It’s Complicated
I watched the president’s speeches at Mount Rushmore and on the South Lawn of the White House commemorating July 4th last weekend. They were not great speeches, if I’m honest, but they have lingered with me. In his inaugural address, the president spoke of “American carnage,” and the theme of a decaying America came through loud and clear. But I was more troubled by his open assertion that the decay is being advanced by his political opponents.
Now let’s be honest, warning that your political opponents are “ruining the country,” is as old as politics. But there’s something new and disturbing in the way this president talks about his political rivals: they don’t just disagree about policies and politics, they are un-American, intent on teaching “our children . . . to hate their own country, and to believe that the men and women who built it were not heroes, but . . . villains.”

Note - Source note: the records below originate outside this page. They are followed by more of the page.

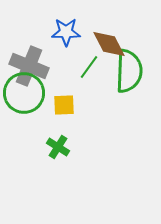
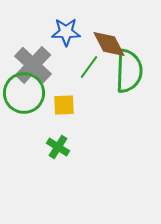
gray cross: moved 4 px right, 1 px up; rotated 21 degrees clockwise
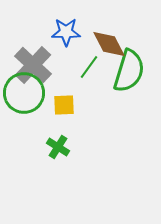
green semicircle: rotated 15 degrees clockwise
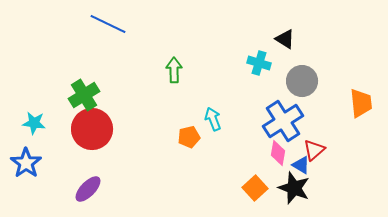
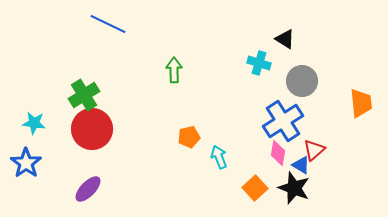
cyan arrow: moved 6 px right, 38 px down
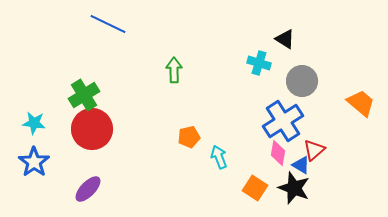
orange trapezoid: rotated 44 degrees counterclockwise
blue star: moved 8 px right, 1 px up
orange square: rotated 15 degrees counterclockwise
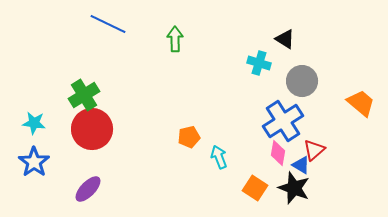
green arrow: moved 1 px right, 31 px up
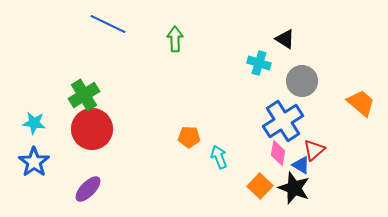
orange pentagon: rotated 15 degrees clockwise
orange square: moved 5 px right, 2 px up; rotated 10 degrees clockwise
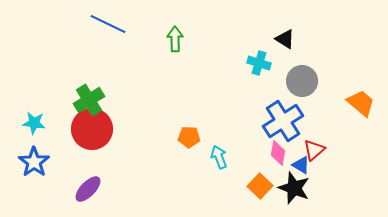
green cross: moved 5 px right, 5 px down
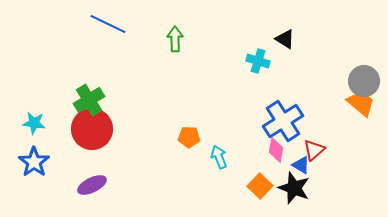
cyan cross: moved 1 px left, 2 px up
gray circle: moved 62 px right
pink diamond: moved 2 px left, 3 px up
purple ellipse: moved 4 px right, 4 px up; rotated 20 degrees clockwise
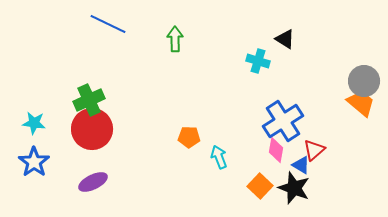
green cross: rotated 8 degrees clockwise
purple ellipse: moved 1 px right, 3 px up
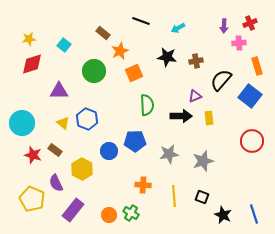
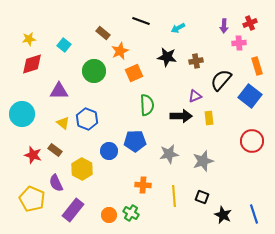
cyan circle at (22, 123): moved 9 px up
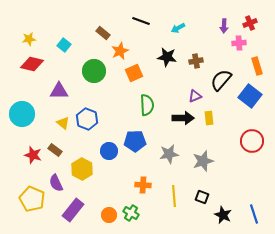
red diamond at (32, 64): rotated 30 degrees clockwise
black arrow at (181, 116): moved 2 px right, 2 px down
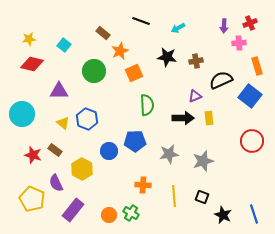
black semicircle at (221, 80): rotated 25 degrees clockwise
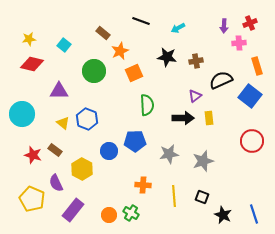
purple triangle at (195, 96): rotated 16 degrees counterclockwise
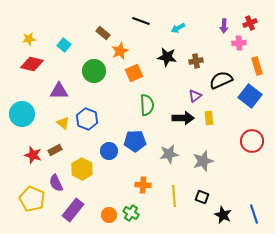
brown rectangle at (55, 150): rotated 64 degrees counterclockwise
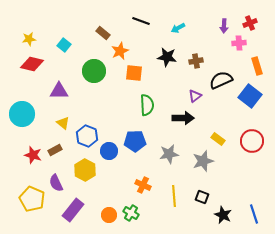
orange square at (134, 73): rotated 30 degrees clockwise
yellow rectangle at (209, 118): moved 9 px right, 21 px down; rotated 48 degrees counterclockwise
blue hexagon at (87, 119): moved 17 px down
yellow hexagon at (82, 169): moved 3 px right, 1 px down
orange cross at (143, 185): rotated 21 degrees clockwise
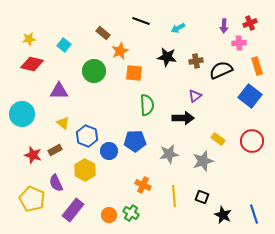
black semicircle at (221, 80): moved 10 px up
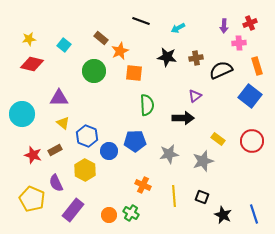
brown rectangle at (103, 33): moved 2 px left, 5 px down
brown cross at (196, 61): moved 3 px up
purple triangle at (59, 91): moved 7 px down
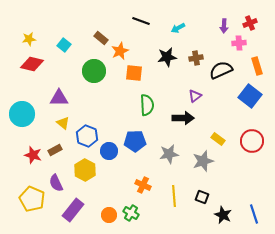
black star at (167, 57): rotated 18 degrees counterclockwise
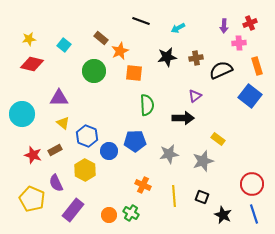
red circle at (252, 141): moved 43 px down
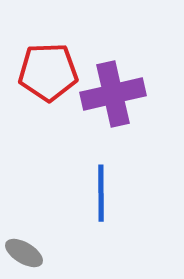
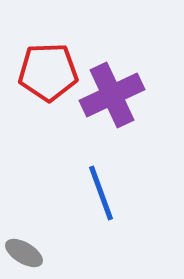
purple cross: moved 1 px left, 1 px down; rotated 12 degrees counterclockwise
blue line: rotated 20 degrees counterclockwise
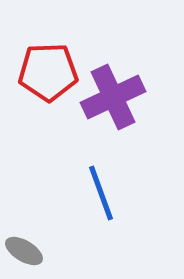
purple cross: moved 1 px right, 2 px down
gray ellipse: moved 2 px up
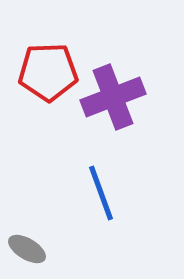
purple cross: rotated 4 degrees clockwise
gray ellipse: moved 3 px right, 2 px up
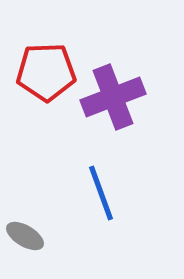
red pentagon: moved 2 px left
gray ellipse: moved 2 px left, 13 px up
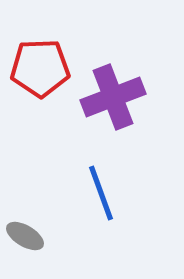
red pentagon: moved 6 px left, 4 px up
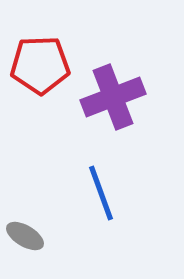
red pentagon: moved 3 px up
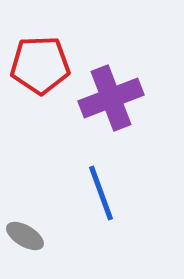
purple cross: moved 2 px left, 1 px down
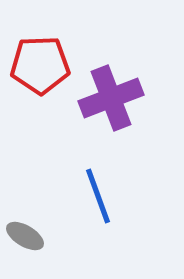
blue line: moved 3 px left, 3 px down
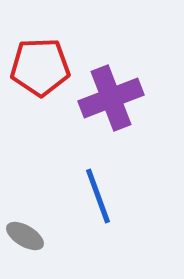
red pentagon: moved 2 px down
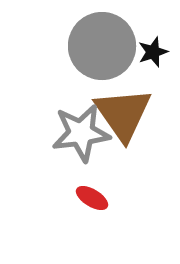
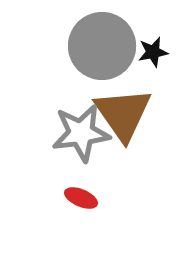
black star: rotated 8 degrees clockwise
red ellipse: moved 11 px left; rotated 8 degrees counterclockwise
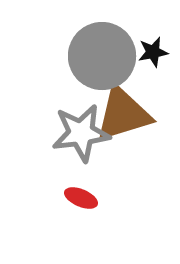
gray circle: moved 10 px down
brown triangle: rotated 48 degrees clockwise
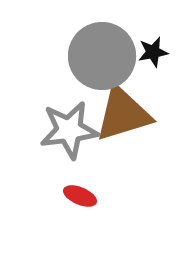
gray star: moved 12 px left, 3 px up
red ellipse: moved 1 px left, 2 px up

I’ve had a hard time processing this because there are people who see in American history nothing but brutality and violence and racism. I’m working with a local historical society on a series of small group discussions about the current state of civics, and after our last discussion I told them I worried we were focused exclusively on what’s wrong with America. In my opinion, that’s a mistake because there is so much in our founding and in our history about which we should be proud.
The problem I had with President Trump’s speech wasn’t his desire to celebrate America’s heroes, but that he delivered such a sanitized version of American history.
Understanding our history as a nation and as a people means acknowledging all of our contradictions, our successes and our failures, as well as our sources of pride and our sources of shame. They are, often, two sides of the same coin. The ideals Thomas Jefferson articulated in the Declaration of Independence are universal and should be celebrated. But our application of them to the humanity on these shores has been uneven for centuries and remains so today. Jefferson asserted that all men—all people—are created equal. But the nation permitted slavery for its first 76 years and legalized discrimination for nearly a century more. Jefferson and Washington, among many others, were slave owners. They owned other human beings. Women didn’t have the right to vote until 1920. Native Americans have seen their lands possessed, their rights curtailed, and their heritage appropriated.
The president’s approach to U.S. history under-estimates the capacity of the American people to know the truth and love this country with a deep conviction borne not of ignorance or wishful thinking, but of a deep appreciation for the ideals of our founding and the sacrifice of flawed men and women over centuries who fought to make those ideals real.
At Mount Rushmore, President Trump criticized “cancel culture”—the idea that we are going to remove from public life anyone whose history or utterances offend present sensibilities. I took note of that not because the president described it as the “very definition of totalitarianism,” (which it is not) but because another American president spoke of it recently, too. Last October, former President Barack Obama warned young people to “get over” cancel culture. “The world is messy;” he said, ”there are ambiguities. People who do really good stuff have flaws. People who you are fighting may love their kids, and share certain things with you.”
On July 5, 1852, Frederick Douglas delivered his iconic Independence Day oration “What, to the American slave, is your 4th of July?” It is one of the most important speeches in American history. In it, Douglas, a former slave from Baltimore, Maryland, captured the central contradictions inherent in the American experience. He celebrated the founders and heralded their “saving principles,” but also described the brutality and inhumanity of American slavery.
Knowing that history, acknowledging those tensions isn’t a “left-wing cultural revolution . . . designed to overthrow the American Revolution,” as President Trump described it. It’s a full-throated celebration of America in all of her complexity.
I love my country, not because I don’t know her faults, but because I know her ideals and I know the courage of patriots to help her live up to them.